Collector’s Cabinet: Superbeat: Xonic The X-Otic Limited Edition

There’s nothing quite like owning physical goods, but they can be expensive and shelf space can come at a premium. Every month, Hardcore Gamer picks a premium collectible from our cavernous swag vaults and tells you whether it’s worth a spot in your Collector’s Cabinet.


Superbeat: Xonic is the most recent rhythm title to grace the PlayStation Vita, which has seen a surprising number of them. Regardless of your opinion on the game itself, there’s no doubt that it received one heck of a limited edition. Actually, for North American gamers, there were two editions available beyond the standard physical or digital release. First was Superbeat: Xonic The X-Clusive Limited Edition at the cost of $50. This included a physical copy of the game and two-disc original soundtrack. Next was the Superbeat: Xonic The X-Otic Limited Edition at a premium price of $100. This one came with the game and CD soundtrack, of course, alongside two records. Both editions were limited to 500 pieces each in the region and have since sold out.

As the obsessive collector that I am, it should be obvious that Superbeat: Xotic’s X-Otic Limited Edition was too strong a siren call to ignore. So, let’s take a look at all the included goodies, starting with the case used to house everything. The Limited Edition is enclosed by a handsome and hefty black box. The square shape makes sense when you recall that there are two full size albums within. Although the contents within do take up a fair amount of the box, they’re given enough room to “breathe” so to speak via two foam layers. The first piece of black foam is carefully cut to allow the Vita game case and CD soundtrack to fit snugly inside. Black ribbons attack to each side of the foam so that you can pull it up easily and reveal the records underneath.


It opens up like a book, with a magnetic clasp keeping the case closed when you’re not busy admiring it. One of the weirdest design choices was adding a clear plastic cover labeled “Superbeat: Xonic” over the first layer. I’m not sure as to the utility of this plastic, other than to make the box slightly more awkward to sift through. Finally, there’s the cover which features the game name in a lovely silver coloration. Well, it was lovely until word of the European limited edition came out. That version actually features a die cut cover with a reflective surface underneath. It’s honestly a bit annoying that release was given an extra touch of effort, especially when it’s offered in nearly the same quantities as North America received (450 versus 500).

But enough fussing. Let’s discuss the actual items found within the X-Otic Limited Edition! There’s not much to say about the copy of Superbeat: Xonic. It’s your basic Vita title and comes sealed. Then there’s the CD soundtrack which includes two discs and over 50 tracks from the game. It’s worth noting that the CDs themselves were sold separately as well but these packages have also sold out. They’re packed inside an attractively colorful DVD-sized case, which is refreshing when compared with the cardboard and jewel cases of many other so-called limited editions. What’s most important about the X-Otic edition is not its CDs though, but vinyl.

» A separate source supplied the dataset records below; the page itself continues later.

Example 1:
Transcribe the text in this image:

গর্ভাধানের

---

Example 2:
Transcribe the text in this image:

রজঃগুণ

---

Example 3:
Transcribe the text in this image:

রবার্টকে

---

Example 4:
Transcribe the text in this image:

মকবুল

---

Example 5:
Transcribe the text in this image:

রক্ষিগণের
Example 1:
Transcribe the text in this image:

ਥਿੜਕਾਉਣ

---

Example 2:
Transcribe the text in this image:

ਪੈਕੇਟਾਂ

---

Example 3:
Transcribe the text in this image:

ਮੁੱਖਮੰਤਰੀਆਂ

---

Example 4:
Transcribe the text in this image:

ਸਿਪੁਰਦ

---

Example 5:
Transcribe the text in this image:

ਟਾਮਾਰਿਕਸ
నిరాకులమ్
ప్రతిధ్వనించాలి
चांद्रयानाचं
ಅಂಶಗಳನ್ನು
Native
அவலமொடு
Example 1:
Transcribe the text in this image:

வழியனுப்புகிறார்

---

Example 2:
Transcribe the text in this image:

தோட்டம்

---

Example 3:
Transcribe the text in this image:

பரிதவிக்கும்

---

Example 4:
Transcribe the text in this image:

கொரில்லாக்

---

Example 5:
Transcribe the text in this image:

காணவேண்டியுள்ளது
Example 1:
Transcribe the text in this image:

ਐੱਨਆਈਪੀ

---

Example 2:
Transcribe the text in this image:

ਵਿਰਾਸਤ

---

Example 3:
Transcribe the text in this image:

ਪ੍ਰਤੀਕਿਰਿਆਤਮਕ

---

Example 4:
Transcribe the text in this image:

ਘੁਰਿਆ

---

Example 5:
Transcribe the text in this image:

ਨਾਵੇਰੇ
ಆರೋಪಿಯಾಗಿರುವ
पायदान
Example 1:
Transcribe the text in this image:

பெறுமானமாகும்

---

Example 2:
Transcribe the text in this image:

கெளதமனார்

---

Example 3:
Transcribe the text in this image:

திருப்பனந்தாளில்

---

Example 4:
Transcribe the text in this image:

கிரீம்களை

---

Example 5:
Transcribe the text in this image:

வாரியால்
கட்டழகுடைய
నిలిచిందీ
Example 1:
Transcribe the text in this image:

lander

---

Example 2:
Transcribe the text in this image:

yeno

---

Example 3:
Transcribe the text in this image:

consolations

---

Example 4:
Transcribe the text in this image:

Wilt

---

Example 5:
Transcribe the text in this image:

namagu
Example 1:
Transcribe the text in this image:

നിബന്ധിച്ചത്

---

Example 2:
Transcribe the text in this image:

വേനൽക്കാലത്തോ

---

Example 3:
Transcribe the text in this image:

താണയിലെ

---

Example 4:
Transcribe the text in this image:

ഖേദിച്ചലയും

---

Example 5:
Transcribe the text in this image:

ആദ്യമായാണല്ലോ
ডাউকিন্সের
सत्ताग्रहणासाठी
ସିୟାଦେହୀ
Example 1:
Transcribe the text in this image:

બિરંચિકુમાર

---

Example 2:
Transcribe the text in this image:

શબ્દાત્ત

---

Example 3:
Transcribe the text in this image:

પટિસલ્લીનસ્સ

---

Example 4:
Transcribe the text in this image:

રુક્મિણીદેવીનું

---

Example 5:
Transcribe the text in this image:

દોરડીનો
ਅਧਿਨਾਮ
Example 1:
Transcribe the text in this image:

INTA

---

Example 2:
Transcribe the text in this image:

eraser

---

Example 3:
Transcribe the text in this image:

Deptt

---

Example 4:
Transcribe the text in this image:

At first glimpse, it’s gorgeous. It’s quite exciting to lift off the top layer of the box to find the woman from the boxart of Superbeat: Xonic staring back at you from the album cover. The whole thing is encased in a clear plastic sheet in case you never wish to open it up, but how could you not? In any case, the album uses a gatefold design with one record housed within each side. There’s a downside to the lovely printwork enticing folks to open their album up and get a good look. Upon first spreading it open, you’ll likely be treated to a cracking cardboard sound. What’s that? Oh, it’s just the spine getting creased all the way down. Drat! The vinyl itself is nice and plain black rather than getting the goofy color treatment of many other specialty albums.

Something that might initially surprise folks is that the two albums also manage to capture the entire 50+ soundtrack of Superbeat: Xonic. This was accomplished by having music on both sides of each disc, as well as the simple fact that the songs in this game are typically one to two minutes long. With such short songs it’s much easier to cram more onto a single record. No matter your opinion on this game’s soundtrack value, the listenable quality is high, although maybe not worth the $50 over the X-Clusive Limited Edition for non-vinyl collectors. Finally, although it wasn’t advertised at any point, my copy also came with an aluminum pin featuring the game’s cover art. It’s a neat little bonus, even if I’m not sure what to do with it since it doesn’t fit inside the box.


The saddest thing about this limited edition is that folks who discover and fall in love with Superbeat: Xonic will have a hard time getting a hold of any of its components if they reside within North America without resorting to inflated fees on eBay. It appears some of the European editions are still available, though, so perhaps it would be worth the extra fee to nab one of those 450 units from Rising Star Games before they’re all gone.